In verband met kennis worden over het algemeen twee wegen bewandeld. In ons land bijvoorbeeld is kennis vooral wetenschappelijke kennis, feitenkennis. De weg naar kennis is sinds Descartes die van de methodische twijfel. Kennis is dan zekerheid. Deze kennis staat als zodanig scherp tegenover geloof. De andere weg is kennis met een bepaalde meerwaarde. Het is een kennis die voortkomt uit vertrouwen en die vertrouwen schenkt. In de geloofstaal van de kerk gaat het bij ‘kennen’ om het kennen van God. Deze Godskennis beweegt zich tussen de twee polen van openbaring en ervaring. Bij Calvijn gaat Godskennis samen met zelfkennis. Dit kennen vindt volgens Augustinus plaats in de sfeer van de liefde. Dit kennen is dan ook meer dan een verstandelijk inzicht, een intellectueel verstaan. Het is ervaringskennis. In bepaalde kringen spreekt men van bevindelijke kennis, ook wel genoemd hartenkennis.

Woorden

Het Hebreeuwse woord voor ‘kennen’ is jada. In het Oude Testament wordt erop gewezen dat het verwerven van kennis verkregen wordt door waarneming. Eva zag dat de boom goed was, dat de boom begeerlijk was om daardoor verstandig te worden (Gen. 3:7). Het werkwoord voor ‘kennen’ heeft ook de betekenis van ‘onderscheiden’. Het is een onderscheiden tussen goed en kwaad (2 Sam. 19:35), tussen rechts en links (Jona 4:11).

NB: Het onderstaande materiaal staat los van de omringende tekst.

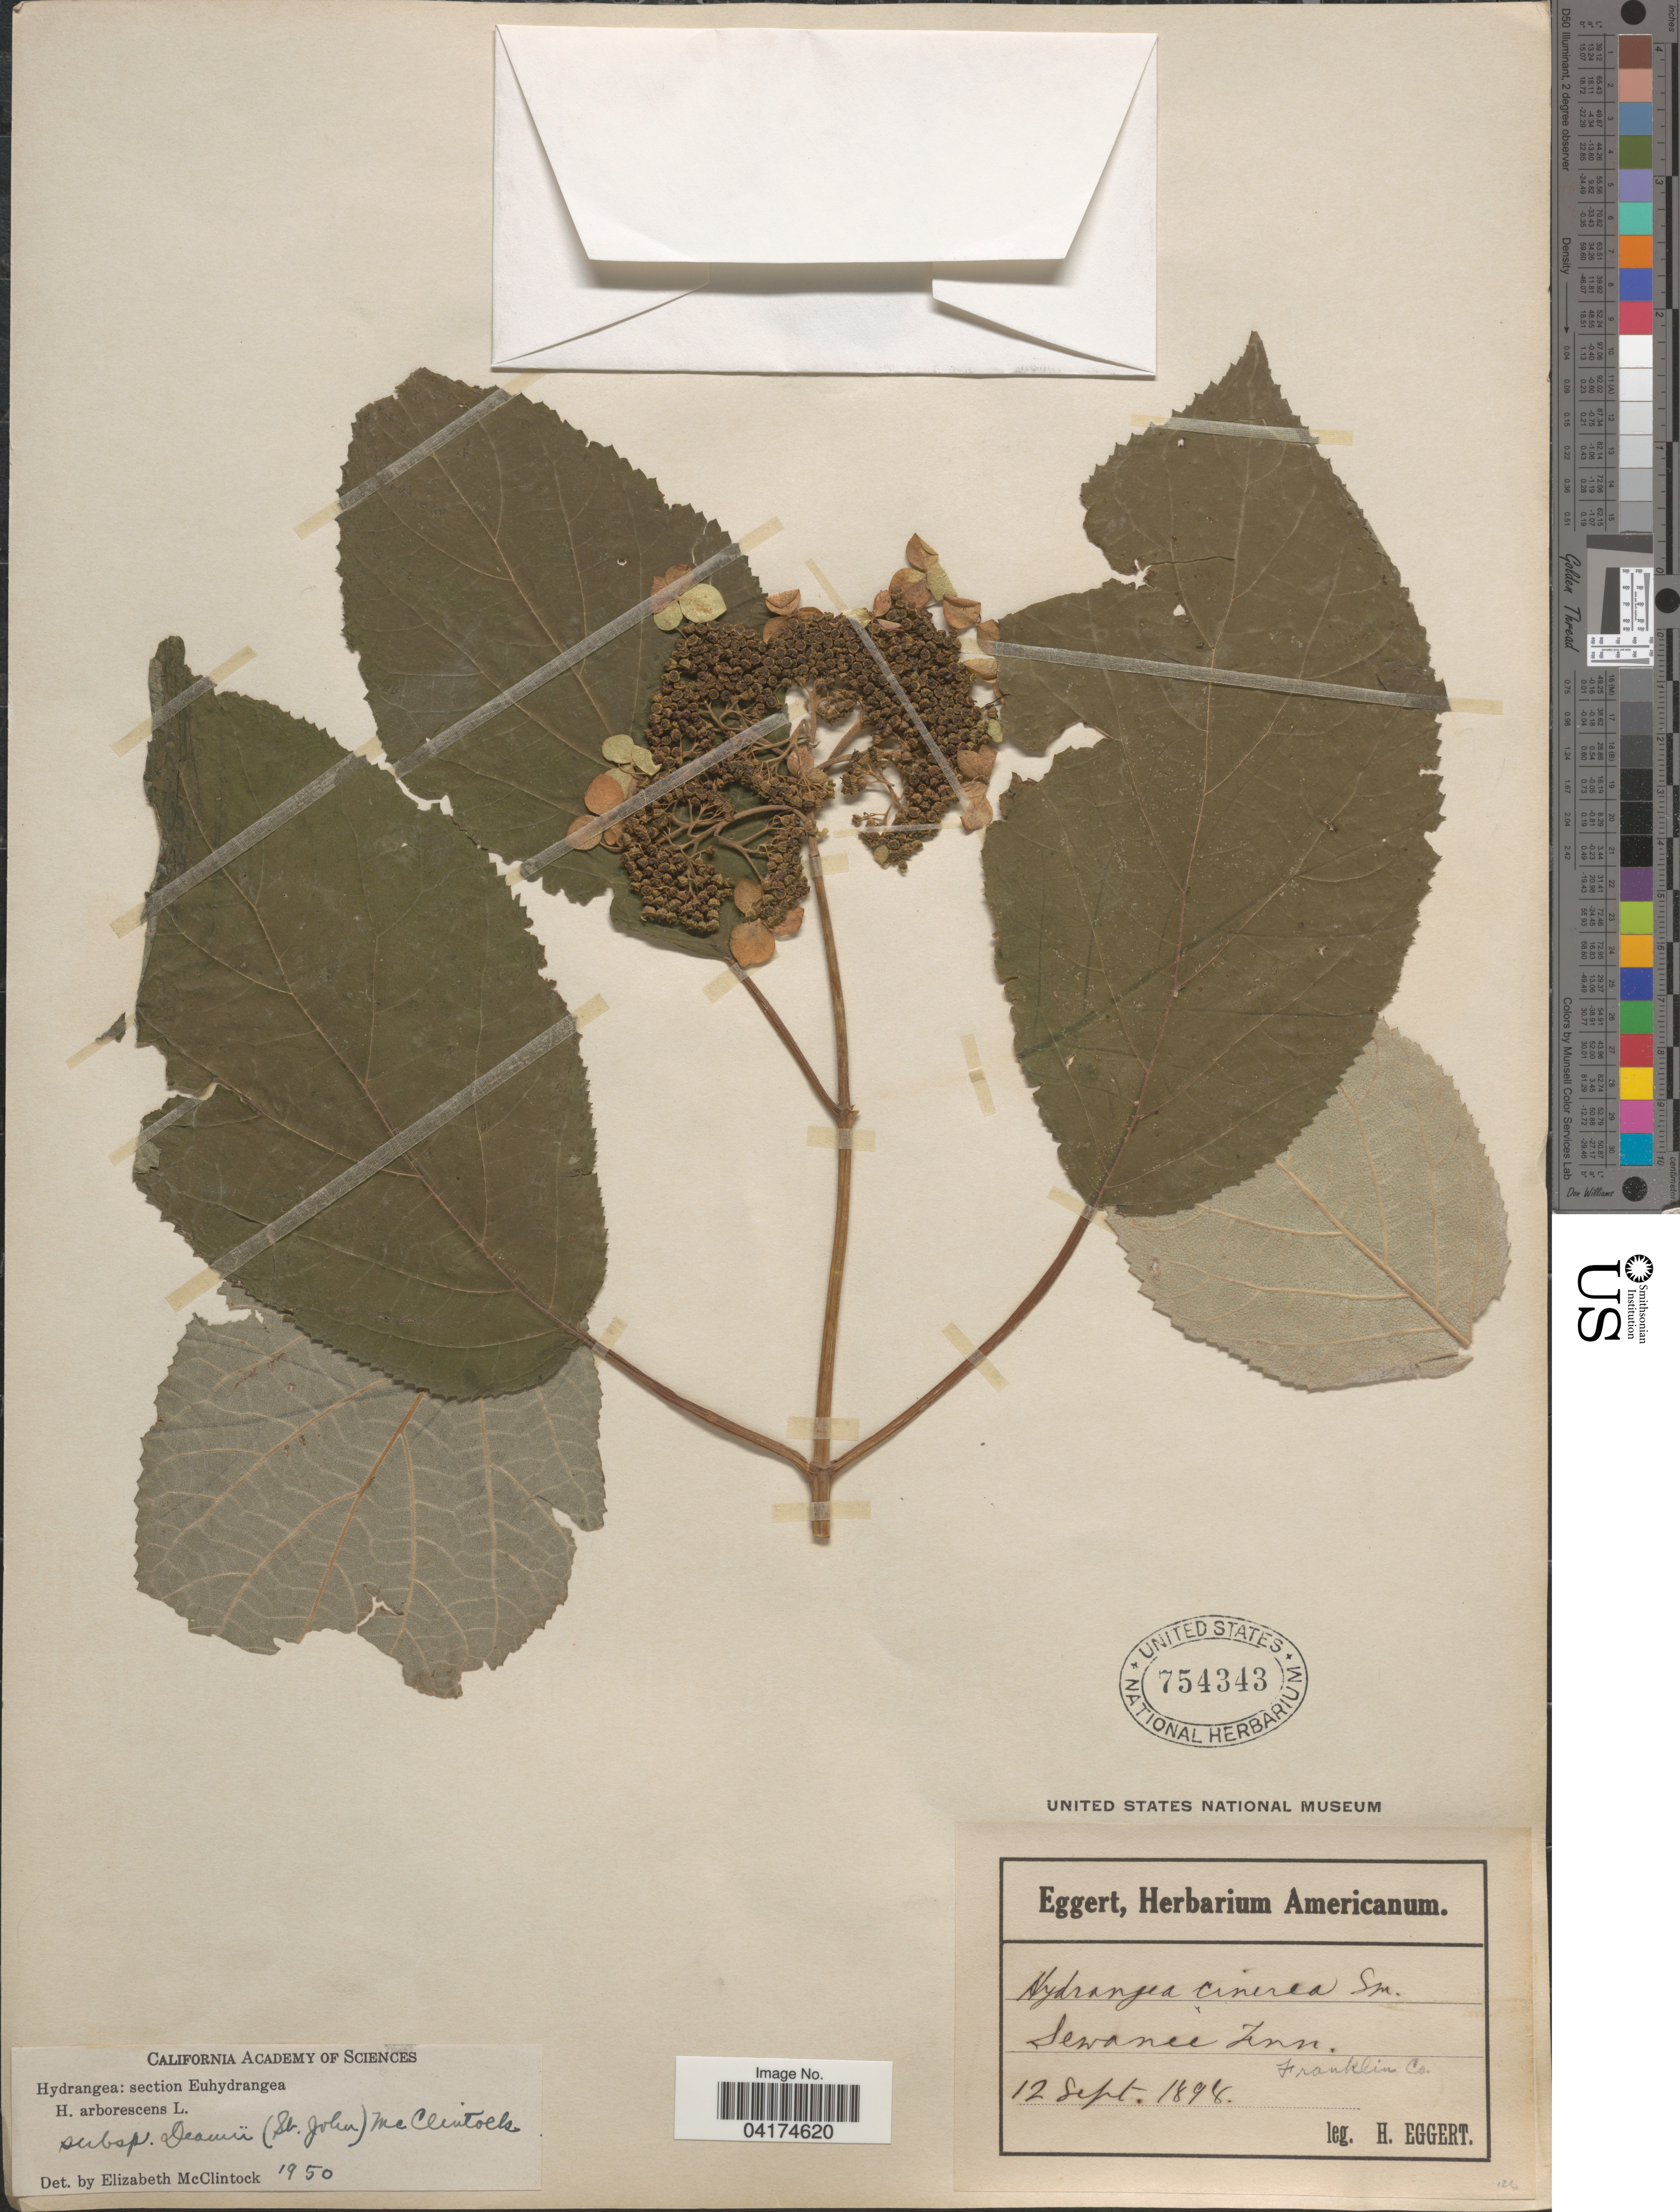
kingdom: Plantae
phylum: Tracheophyta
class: Magnoliopsida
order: Cornales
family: Hydrangeaceae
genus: Hydrangea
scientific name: Hydrangea arborescens var. deamii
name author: H. St. John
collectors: H. Eggert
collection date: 1898-09-12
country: United States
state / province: Tennessee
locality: Sewanee. Franklin Co.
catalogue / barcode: US 754343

In de antieke Griekse wereld wordt met ‘kennen’ (gignooskein of ginooskein) ‘weten’ aangeduid. Het heeft de betekenis van het leren kennen van personen, voorwerpen en toestanden. ‘Kennis’ (gnoosis) heeft een wijd scala aan betekenissen. Het kan gebruikt worden voor menselijke kennis, inzicht, begrip, gedachte, oordeel, opinie. In de Bijbel hebben de woorden ‘kennen’ en ‘kennis’ een dieperedimensie. Zij worden in de meeste gevallen gebruikt van de mens in zijn relatie tot God.

Betekenis in context

Oude Testament

Kennis op menselijk vlak

‘Kennen’ is in het Oude Testament vooral een kennen dat plaats vindt in een persoonlijke ontmoeting, door de omgang met een ander. Het is een kennen ‘van aangezicht tot aangezicht’ (Deut. 34:10), een relationele kennis. De heel intieme omgang tussen een man en een vrouw wordt in het Oude Testament ook met dit woord tot uitdrukking gebracht. De SV gebruikt voor de beschrijving van de seksuele gemeenschap het woord ‘bekennen’ (Gen. 4:1, 17, 25; 19:8).

Het kennen van God

In het Oude Testament gaat het vooral over het kennen van God. Het is God die de mens kent (Jer. 1:5) of een heel volk kent (Am. 3:2), maar het is ook de mens die God kent (Ez. 6:7, 13; 11:10; 12:15). Het kennen van God is alleen mogelijk omdat God Zich bekend gemaakt heeft. Deze zelfopenbaring van God heeft zowel door middel van zijn woorden (Ex. 3:14; 34:6) als ook door zijn daden (Ex. 7:17; 10:2) plaats.

De Here maakt Zich op tweeërlei wijze door zijn daden bekend. Hij doet dit door middel van zijn gericht en door het betonen van zijn genade. Het kennen van God was voor de gelovige Israëliet het beleven van een persoonlijke gemeenschap met de Here, de God van het verbond.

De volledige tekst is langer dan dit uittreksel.